Области, ставшие в последнее время процветающими, смутно вырисовывались в пастельной мазне пейзажа, простираясь к востоку и западу; то же место, куда их занесло, оставалось настоящим захолустьем, и виной тому был непрекращающийся ветер. Продувая его насквозь, ветер обкрадывал его, доводя до полного обнищания. Как и петух, горланивший что было мочи, ветер лишь исполнял свое ветряное дело, ничуть не заботясь о последствиях. Прогретый воздух непрестанно взвивался вверх, и все пространство заполнялось воздухом прохладным, ну и вот: песчаный этот — можно даже сказать, наждачный — берег все время что-то разрывало и дергало, как лихорадочно дергают заевшую застежку-молнию. Гай, в одних лишь теннисных шортах, спустился с крыльца и, миновав машину (которая ускользнула от его взгляда), подошел к обглоданной, изорванной в клочья лужайке. Мотоцикл, измученный ослик, запряженный в повозку — и ничего более. Небо тоже было пустым, продутым начисто — этакий немигающий континент голубизны. Ниже по берегу ветер принялся обрабатывать ему икры, словно промышленная пескоструйная установка. Гай достиг-таки влажной и потому затвердевшей полоски песка у самого края воды и оглядел сморщенное, как будто измятое море. Встретило оно его неприветливо, негостеприимно. Чувствуя в себе не больше задора, чем уныния, чувствуя себя не ближе к жизни, чем к смерти, чувствуя себя на все свои тридцать пять, Гай упрямо шел дальше, в воду, и лишь чуть моргнул, когда она достигла уровня мошонки.

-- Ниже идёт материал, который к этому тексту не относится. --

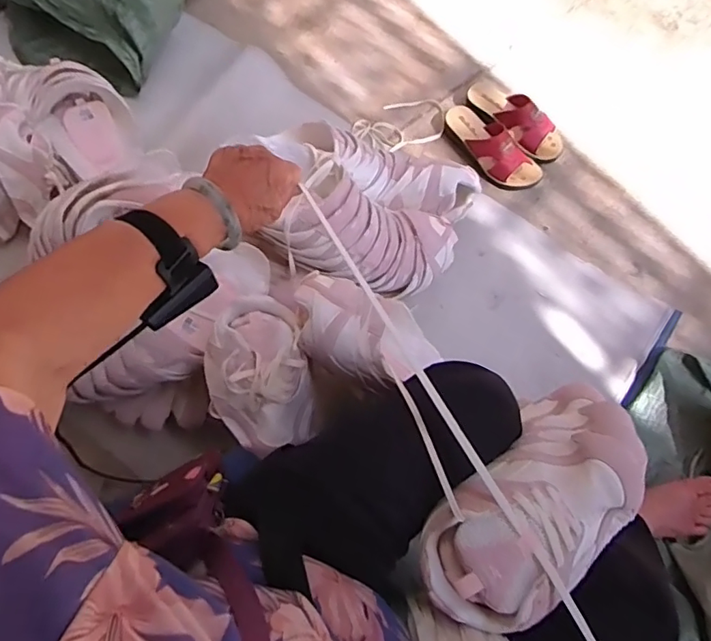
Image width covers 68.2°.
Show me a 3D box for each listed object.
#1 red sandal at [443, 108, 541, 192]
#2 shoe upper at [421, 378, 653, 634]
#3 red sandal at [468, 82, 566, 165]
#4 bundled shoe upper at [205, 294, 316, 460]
[{"bbox_3d":[0.275,-0.359,1.067,0.096,0.078,0.232,-36,75,-12],"label":"red sandal"},{"bbox_3d":[0.183,0.170,0.501,0.266,0.108,0.122,-37,75,-29],"label":"shoe upper"},{"bbox_3d":[0.333,-0.420,1.100,0.097,0.086,0.233,-43,77,-14],"label":"red sandal"},{"bbox_3d":[-0.131,0.064,0.704,0.132,0.092,0.185,-8,73,-1],"label":"bundled shoe upper"}]

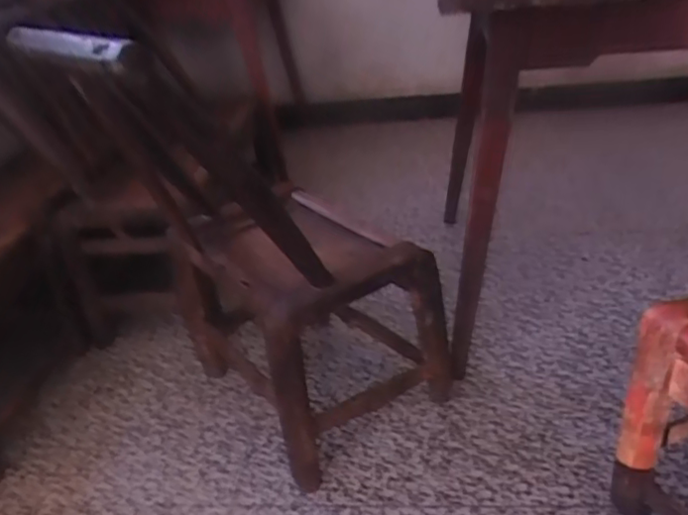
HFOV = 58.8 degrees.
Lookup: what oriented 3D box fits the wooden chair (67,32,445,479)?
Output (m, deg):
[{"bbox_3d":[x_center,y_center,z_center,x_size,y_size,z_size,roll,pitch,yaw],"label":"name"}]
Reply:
[{"bbox_3d":[-0.088,-0.012,0.941,0.323,0.502,0.381,-25,34,-32],"label":"wooden chair"}]

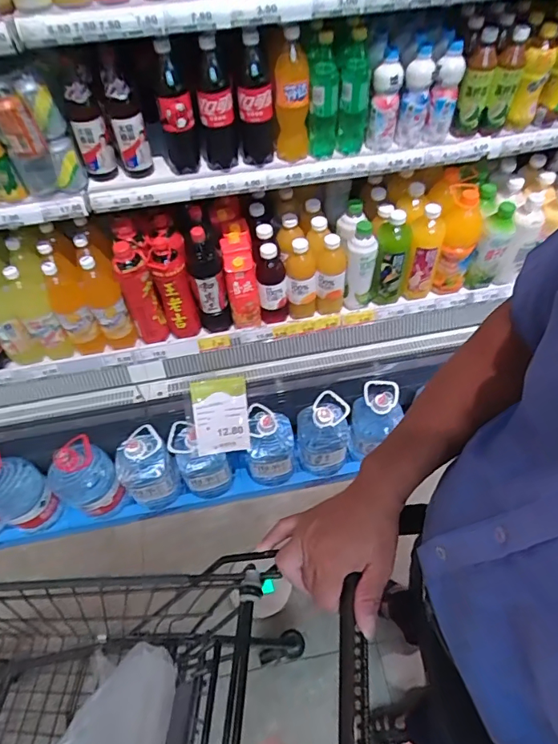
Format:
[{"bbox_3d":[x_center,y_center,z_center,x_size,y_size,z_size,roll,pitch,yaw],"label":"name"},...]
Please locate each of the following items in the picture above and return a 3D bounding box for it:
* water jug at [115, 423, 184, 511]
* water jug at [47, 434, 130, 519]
[{"bbox_3d":[-0.377,0.279,1.330,0.152,0.264,0.145,-2,54,3],"label":"water jug"},{"bbox_3d":[-0.540,0.294,1.290,0.146,0.301,0.159,-2,54,3],"label":"water jug"}]

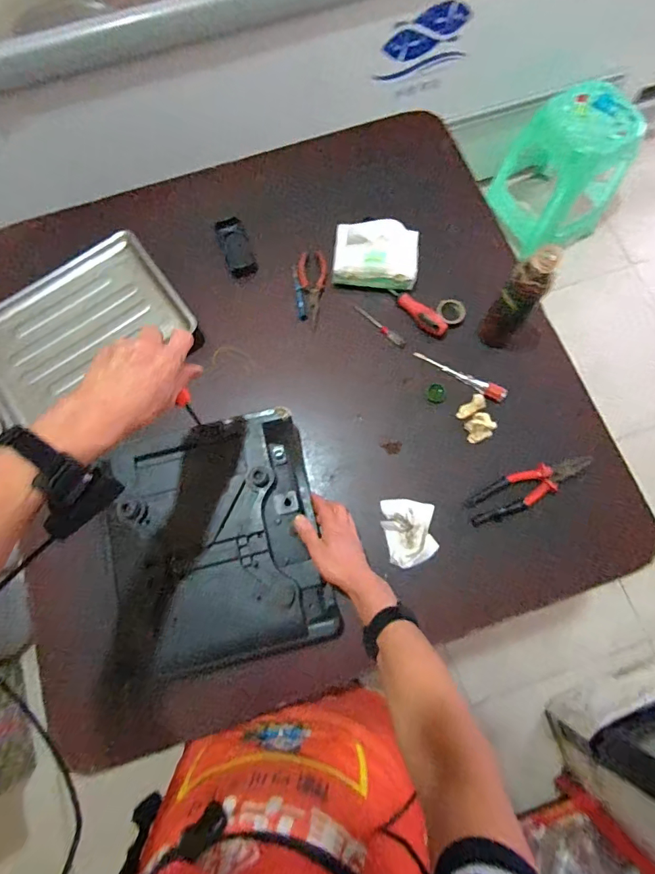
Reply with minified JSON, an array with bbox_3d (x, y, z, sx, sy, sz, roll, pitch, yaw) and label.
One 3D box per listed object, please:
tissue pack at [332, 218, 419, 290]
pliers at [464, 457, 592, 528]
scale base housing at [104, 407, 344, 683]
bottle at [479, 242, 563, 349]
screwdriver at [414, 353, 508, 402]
[{"bbox_3d":[0.085,-0.316,0.765,0.143,0.065,0.085,6,76,2],"label":"tissue pack"},{"bbox_3d":[0.316,0.078,0.698,0.205,0.030,0.055,-26,77,-6],"label":"pliers"},{"bbox_3d":[-0.170,0.153,0.646,0.308,0.050,0.330,-14,76,-3],"label":"scale base housing"},{"bbox_3d":[0.297,-0.214,0.691,0.061,0.223,0.074,40,79,10],"label":"bottle"},{"bbox_3d":[0.223,-0.104,0.753,0.163,0.024,0.022,29,78,8],"label":"screwdriver"}]

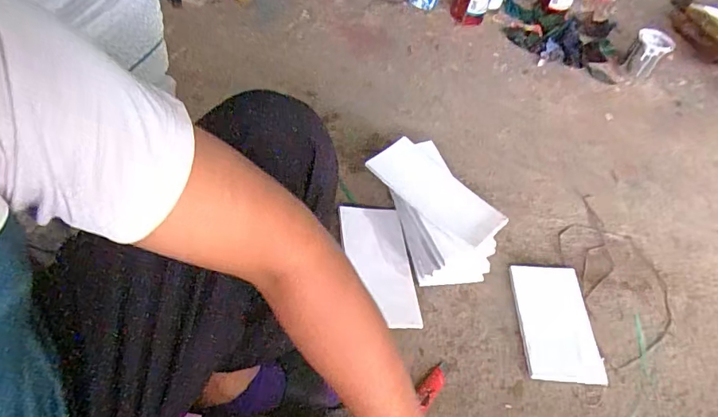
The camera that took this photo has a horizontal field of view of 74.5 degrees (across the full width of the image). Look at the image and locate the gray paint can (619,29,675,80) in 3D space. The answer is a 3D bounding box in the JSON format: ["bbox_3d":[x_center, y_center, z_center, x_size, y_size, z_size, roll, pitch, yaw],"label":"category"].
[{"bbox_3d":[0.882,-0.469,1.447,0.108,0.120,0.121,31,56,18],"label":"gray paint can"}]

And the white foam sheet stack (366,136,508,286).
[{"bbox_3d":[0.152,0.014,0.987,0.177,0.152,0.296,-21,57,-18],"label":"white foam sheet stack"}]

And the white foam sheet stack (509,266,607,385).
[{"bbox_3d":[0.384,0.219,0.922,0.141,0.009,0.236,4,53,-1],"label":"white foam sheet stack"}]

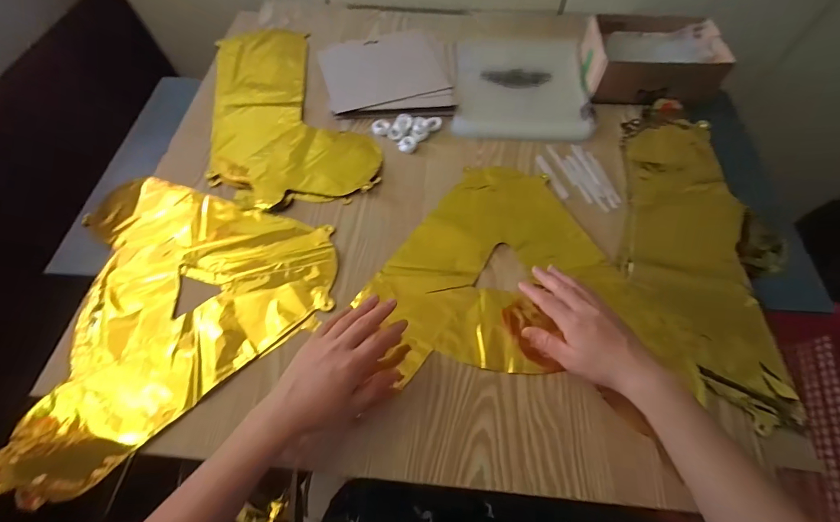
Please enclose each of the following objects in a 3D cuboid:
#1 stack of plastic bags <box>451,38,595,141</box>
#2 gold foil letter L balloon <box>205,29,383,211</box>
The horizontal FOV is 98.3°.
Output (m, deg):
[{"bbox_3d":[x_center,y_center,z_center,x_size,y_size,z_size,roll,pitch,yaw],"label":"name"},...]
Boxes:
[{"bbox_3d":[0.166,-0.297,0.608,0.209,0.017,0.241,3,62,3],"label":"stack of plastic bags"},{"bbox_3d":[-0.221,-0.247,0.583,0.227,0.007,0.405,-18,63,-8],"label":"gold foil letter L balloon"}]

Казалось, что это вода съежилась и отпрянула, испытывая отвращение к человеческому прикосновению, когда он вторгся в нее, спустившись по пологому дну, глубоко вздохнул и погрузился в морские объятия, — в объятия, даруемые пловцу… Двадцатью минутами позже, когда он поднимался по пляжу обратно, ветер швырял в него все, чем только располагал, и песок со свирепой радостью отыскивал его глаза, зубы и безволосый срединный желобок его грудной клетки. В сотне метрах от дороги Гай приостановился и вообразил, как он сдается всему этому (меня же не станет когда-то?), опускается на колени, а затем валится, согнутый, набок под ударами ледяной воздушной картечи.
В пробуждающемся трактире он встал в очередь за кофе. Дочери хозяев мыли полы; двое мужчин громко переговаривались через весь полутемный зал. Гай, босой, стоял выпрямившись, его кожа и волосы поблескивали от бесчисленных мелких песчинок. Озабоченная поисками добротного мужика женщина, взгляни она на него краем глаза, могла бы найти, что у Гая Клинча прекрасное сложение, классическая лепка лица и превосходное здоровье; однако во всех этих его очевидных достоинствах было что-то бесцельное, бессмысленное: казалось, что они даром растрачены на него. Гай это знал. Антонио, приземистый толстячок с волосатыми плечами, привалившийся к дверному косяку, слегка касаясь рукой своего круглого брюха, — и самодовольно думавший о своих кроваво-красных плавках, о том, как превосходно они изукрашены шнурками и кисточками там, в области промежности, — не обратил на Гая никакого внимания, никакого. А орудующие швабрами хозяйские дочки думали об одном только Антонио, беззаботном, пьяном, погоняющем осла Антонио — и о его кроваво-красном топырящемся мешочке… Гай вышел на дребезжащую терраску, где выпил превосходно сваренный кофе и съел несколько кусков хлеба, политых оливковым маслом. Потом он отнес поднос Хоуп, которая уже содрала с глаз маску, но все еще не открыла их.